Trying to make sense of grades by thinking about how hard they feel to you (instead of how hard they feel compared to other similar problems) leads to confusion. People have so much knowledge about their physical strength ("I can do X% BW on a Y mm edge so I'm strong for grade Z") that it makes them feel entitled to a particular grade - if they then struggle it leads them to assume that the problem should be upgraded. I cannot touch Crystal Method, but that doesn't mean it isn't 7B+. I'm just shit at shouldery rock-overs.

Maybe this just makes me a bad grader then, but I cba trying to grade problems on how hard I think a move is going to feel for someone else, I just grade on how hard something feels for me. I find even among problems that on are on paper in the same style and in a similar grade range there is still a significant amount of variance in how much effort me and my friends spend on each individual problem.

Yes, isn’t this the point of consensus? Everybody gives an honest opinion, you get a vague idea overall. Then most observers know what sort of experience they will have on it.

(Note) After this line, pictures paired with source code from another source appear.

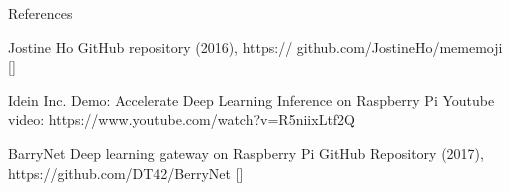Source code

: \documentclass[compress]{beamer}
\begin{document}
\begin{frame}{References}
    \begin{thebibliography}{10}

\beamertemplatearticlebibitems
      Jostine Ho       
      \newblock {}
      \newblock GitHub repository (2016), https:// github.com/JostineHo/mememoji [\href{https:// github.com/JostineHo/mememoji}{\faGithub}]

	Idein Inc.
	\newblock Demo: Accelerate Deep Learning Inference on Raspberry Pi
	\newblock Youtube video: https://www.youtube.com/watch?v=R5niixLtf2Q

	BarryNet
	\newblock Deep learning gateway on Raspberry Pi
	\newblock GitHub Repository (2017), https://github.com/DT42/BerryNet [\href{https://github.com/DT42/BerryNet}{\faGithub}]

    \end{thebibliography}
\end{frame}



%
%

\end{document}
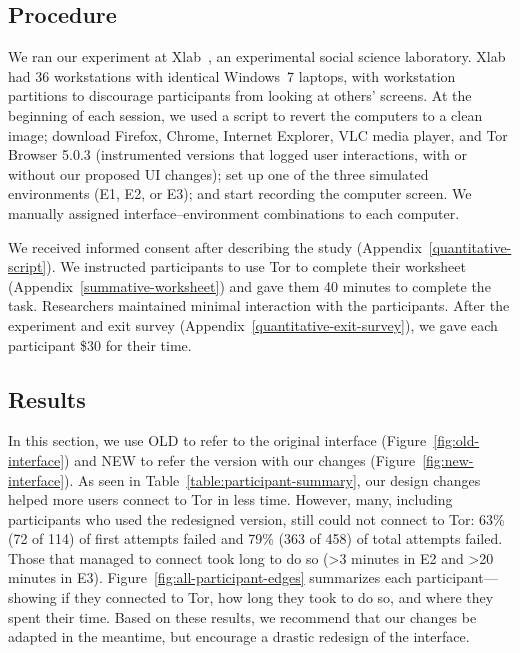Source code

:\documentclass[USenglish,oneside,twocolumn]{article}
\begin{document}
\subsection{Procedure}
We ran our experiment at Xlab~\cite{xlab}, an experimental social science laboratory. Xlab had 36 workstations with identical Windows~7 laptops, with workstation partitions to discourage participants from looking at others' screens. At the beginning of each session, we used a script to revert the computers to a clean image; download Firefox, Chrome, Internet Explorer, VLC media player, and Tor Browser 5.0.3 (instrumented versions that logged user interactions, with or without our proposed UI changes); set up one of the three simulated environments (E1, E2, or E3); and start recording the computer screen. We manually assigned interface--environment combinations to each computer.

We received informed consent after describing the study (Appendix~\ref{quantitative-script}). We instructed participants to use Tor to complete their worksheet (Appendix~\ref{summative-worksheet}) and gave them 40 minutes to complete the task. Researchers maintained minimal interaction with the participants. After the experiment and exit survey (Appendix~\ref{quantitative-exit-survey}), we gave each participant \$30 for their time.

\subsection{Results} 
In this section, we use OLD to refer to the original interface (Figure~\ref{fig:old-interface}) and NEW to refer the version with our changes (Figure~\ref{fig:new-interface}). As seen in Table~\ref{table:participant-summary}, our design changes helped more users connect to Tor in less time. However, many, including participants who used the redesigned version, still could not connect to Tor: 63\% (72 of 114) of first attempts failed and 79\% (363 of 458) of total attempts failed. Those that managed to connect took long to do so (>3 minutes in E2 and >20 minutes in E3). Figure~\ref{fig:all-participant-edges} summarizes each participant---showing if they connected to Tor, how long they took to do so, and where they spent their time. Based on these results, we recommend that our changes be adapted in the meantime, but encourage a drastic redesign of the interface.
\end{document}
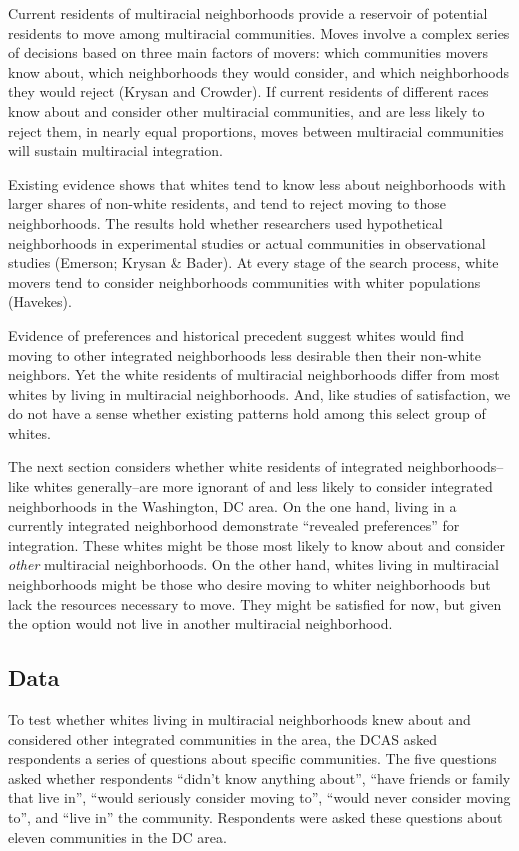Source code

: \documentclass{baderart}
\begin{document}
Current residents of multiracial neighborhoods provide a reservoir of potential residents to move among multiracial communities. Moves involve a complex series of decisions based on three main factors of movers: which communities movers know about, which neighborhoods they would consider, and which neighborhoods they would reject (Krysan and Crowder). If current residents of different races know about and consider other multiracial communities, and are less likely to reject them, in nearly equal proportions, moves between multiracial communities will sustain multiracial integration.

Existing evidence shows that whites tend to know less about neighborhoods with larger shares of non-white residents, and tend to reject moving to those neighborhoods. The results hold whether researchers used hypothetical neighborhoods in experimental studies or actual communities in observational studies (Emerson; Krysan \& Bader). At every stage of the search process, white movers tend to consider neighborhoods communities with whiter populations (Havekes).

Evidence of preferences and historical precedent suggest whites would find moving to other integrated neighborhoods less desirable then their non-white neighbors. Yet the white residents of multiracial neighborhoods differ from most whites by living in multiracial neighborhoods. And, like studies of satisfaction, we do not have a sense whether existing patterns hold among this select group of whites.

The next section considers whether white residents of integrated neighborhoods--like whites generally--are more ignorant of and less likely to consider integrated neighborhoods in the Washington, DC area. On the one hand, living in a currently integrated neighborhood demonstrate ``revealed preferences'' for integration. These whites might be those most likely to know about and consider \emph{other} multiracial neighborhoods. On the other hand, whites living in multiracial neighborhoods might be those who desire moving to whiter neighborhoods but lack the resources necessary to move. They might be satisfied for now, but given the option would not live in another multiracial neighborhood.

\subsection{Data}\label{data}

To test whether whites living in multiracial neighborhoods knew about and considered other integrated communities in the area, the DCAS asked respondents a series of questions about specific communities. The five questions asked whether respondents ``didn't know anything about'', ``have friends or family that live in'', ``would seriously consider moving to'', ``would never consider moving to'', and ``live in'' the community. Respondents were asked these questions about eleven communities in the DC area.
\end{document}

Looking at what factors seem to cause individual variation in grade feel might just help you narrow down expectations a little further for when you try it. Like the whole Spectre can you keep the foot on or not thing.

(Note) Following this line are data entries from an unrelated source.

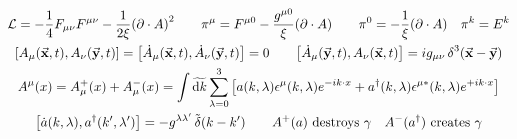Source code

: \begin{gather*}
        \Lc = -\frac{1}{4}F_{\mu\nu}F^{\mu\nu} - \frac{1}{2\xi}\qty(\partial\cdot A)^2
        \qquad
        \pi^\mu = F^{\mu0} - \frac{g^{\mu0}}{\xi}\qty(\partial\cdot A)
        \qquad
        \pi^0 = -\frac{1}{\xi}\qty(\partial\cdot A)
        \quad
        \pi^k = E^k
        \\
        \comm{A_\mu(\va{x},t)}{A_\nu(\va{y},t)}
        = \comm{\dot{A}_\mu(\va{x},t)}{\dot{A}_\nu(\va{y},t)}
        = 0
        \qquad
        \comm{\dot{A}_\mu(\va{y},t)}{A_\nu(\va{x},t)}
        = ig_{\mu\nu}\Ddelta[3](\va{x}-\va{y})
        \\
        A^\mu(x)
        = A_\mu^+(x) + A_\mu^-(x)
        = \int\Tdd{k} \sum_{\lambda=0}^3\qty[a(k,\lambda)\epsilon^\mu(k,\lambda)e^{-ik\cdot x} + a^\dagger(k,\lambda)\epsilon^{\mu *}(k,\lambda)e^{+ik\cdot x}]
        \\
        \comm{\dot{a}(k,\lambda)}{a^\dagger(k',\lambda')}
        = - g^{\lambda\lambda'}\Tdelta(k-k')
        \qquad
        A^+(a) \text{ destroys } \ce{\gamma}
        \quad
        A^-(a^\dagger) \text{ creates } \ce{\gamma}
\end{gather*}
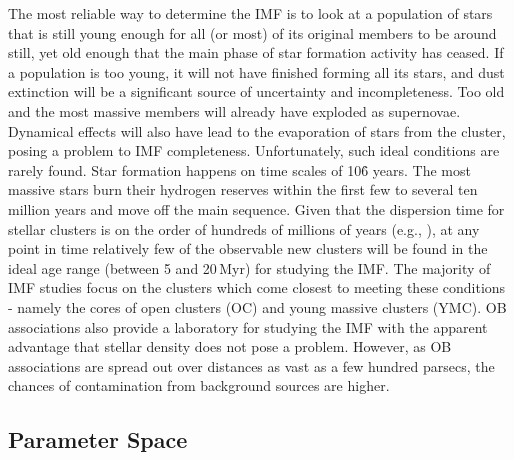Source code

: The most reliable way to determine the IMF is to look at a population of stars that is still young enough for all (or most) of its original members to be around still, yet old enough that the main phase of star formation activity has ceased. 
If a population is too young, it will not have finished forming all its stars, and dust extinction will be a significant source of uncertainty and incompleteness. Too old and the most massive members will already have exploded as supernovae. 
Dynamical effects will also have lead to the evaporation of stars from the cluster, posing a problem to IMF completeness.
Unfortunately, such ideal conditions are rarely found. 
Star formation happens on time scales of 10\h6 years. 
The most massive stars burn their hydrogen reserves within the first few to several ten million years and move off the main sequence. 
Given that the dispersion time for stellar clusters is on the order of hundreds of millions of years (e.g., \citealt{Lada2003-ip}), at any point in time relatively few of the observable new clusters will be found in the ideal age range (between 5 and 20\,Myr) for studying the IMF. 
The majority of IMF studies focus on the clusters which come closest to meeting these conditions - namely the cores of open clusters (OC) and young massive clusters (YMC). 
OB associations also provide a laboratory for studying the IMF with the apparent advantage that stellar density does not pose a problem. However, as OB associations are spread out over distances as vast as a few hundred parsecs, the chances of contamination from background sources are higher. 


\subsection{Parameter Space}

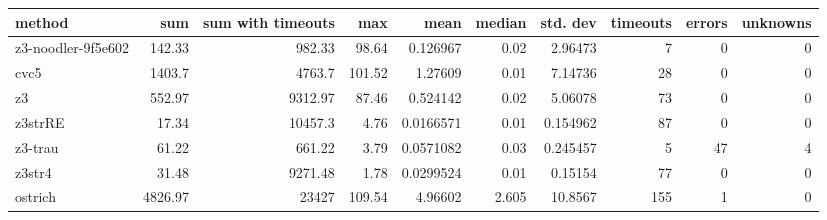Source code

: \begin{tabular}{lrrrrrrrrr}
\hline
 method             &     sum &   sum with timeouts &    max &      mean &   median &   std. dev &   timeouts &   errors &   unknowns \\
\hline
 z3-noodler-9f5e602 &  142.33 &              982.33 &  98.64 & 0.126967  &    0.02  &   2.96473  &          7 &        0 &          0 \\
 cvc5               & 1403.7  &             4763.7  & 101.52 & 1.27609   &    0.01  &   7.14736  &         28 &        0 &          0 \\
 z3                 &  552.97 &             9312.97 &  87.46 & 0.524142  &    0.02  &   5.06078  &         73 &        0 &          0 \\
 z3strRE            &   17.34 &            10457.3  &   4.76 & 0.0166571 &    0.01  &   0.154962 &         87 &        0 &          0 \\
 z3-trau            &   61.22 &              661.22 &   3.79 & 0.0571082 &    0.03  &   0.245457 &          5 &       47 &          4 \\
 z3str4             &   31.48 &             9271.48 &   1.78 & 0.0299524 &    0.01  &   0.15154  &         77 &        0 &          0 \\
 ostrich            & 4826.97 &            23427    & 109.54 & 4.96602   &    2.605 &  10.8567   &        155 &        1 &          0 \\
\hline
\end{tabular}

Or you just go and try it anyway and find out for yourself.
 
Dingdong said:
Dexter said:
Dingdong said:
Mammut have a hitlist

Sleepwalker - $10k sit $15k

Alphane - $15k

Burden of dreams - used to be $20k but you only get $15k now

West side story - $25k

Can someone please put out a $100k contract on Shadowplay

Surprised Bosi/Aidan havent put some time into it

even though I assume this was tounge in cheek I believe they've both had a play on it.
 
joe-m said:
Dingdong said:
Dexter said:
Dingdong said:
Mammut have a hitlist

Sleepwalker - $10k sit $15k

Alphane - $15k

Burden of dreams - used to be $20k but you only get $15k now

West side story - $25k

Can someone please put out a $100k contract on Shadowplay

Surprised Bosi/Aidan havent put some time into it

even though I assume this was tounge in cheek I believe they've both had a play on it.

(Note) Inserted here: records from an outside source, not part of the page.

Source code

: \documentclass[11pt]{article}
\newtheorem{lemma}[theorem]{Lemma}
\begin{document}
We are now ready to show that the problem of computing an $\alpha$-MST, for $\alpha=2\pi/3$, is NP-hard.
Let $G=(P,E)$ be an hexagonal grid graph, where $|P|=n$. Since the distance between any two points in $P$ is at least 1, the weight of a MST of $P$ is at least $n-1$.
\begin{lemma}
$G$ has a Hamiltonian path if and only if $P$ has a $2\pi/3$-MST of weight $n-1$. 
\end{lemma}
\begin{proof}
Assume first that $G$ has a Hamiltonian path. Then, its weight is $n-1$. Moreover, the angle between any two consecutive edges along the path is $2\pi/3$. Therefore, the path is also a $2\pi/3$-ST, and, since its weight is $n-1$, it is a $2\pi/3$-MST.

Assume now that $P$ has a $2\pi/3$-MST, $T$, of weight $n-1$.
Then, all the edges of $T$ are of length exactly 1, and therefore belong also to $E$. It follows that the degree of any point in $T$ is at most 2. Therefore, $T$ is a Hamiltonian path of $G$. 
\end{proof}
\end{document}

I was being sort of serious, would be good to see them work it properly and see if it can be “repeated”
 
Bradders said:
Andy's Problem Sit

Sorry to drag this back a page or two but, Nick, do you mean the sit to Desert Island Arete climbed on it's right? Can't be worth more than 7A surely?
 
Finger lock rest on Return of the Sleepwalker:

https://www.instagram.com/p/C2cvZQQxOR6/

Mellow crew now in hiding.
 
Sounds like RotSW is close, stuck the slot a few times last session and missed getting the intermediate properly a few times.
 
On the 8a.nu comments of their news piece, there is the following:

I believe the whole ground eroded/washed away from the rain last season so the ground is now much lower. Compare the DW video at 12:02 with WB at 6:43 and seems like the angle of their arms is pretty similar upon pulling on.
 
Bradders said:
Is it just me or could it go from a much lower start?

does anyone know if anyone got round to climbing the original version of the sitter yet? Supposedly adds 8A+ into Sleepwalker, whereas Return adds 8B.

https://www.instagram.com/p/BtoE2SNlv4r/

Bosi should have had a bash after ROTSW, could have been a quick 8C+/9A FA.
 
36chambers said:
Bradders said:
Is it just me or could it go from a much lower start?

does anyone know if anyone got round to climbing the original version of the sitter yet? Supposedly adds 8A+ into Sleepwalker, whereas Return adds 8B.

https://www.instagram.com/p/BtoE2SNlv4r/

Bosi should have had a bash after ROTSW, could have been a quick 8C+/9A FA.

I assume people lost interest after the big block under ROTSW was moved, as I guess the left start is a bit contrived as you're starting pretty close to/in Squoze.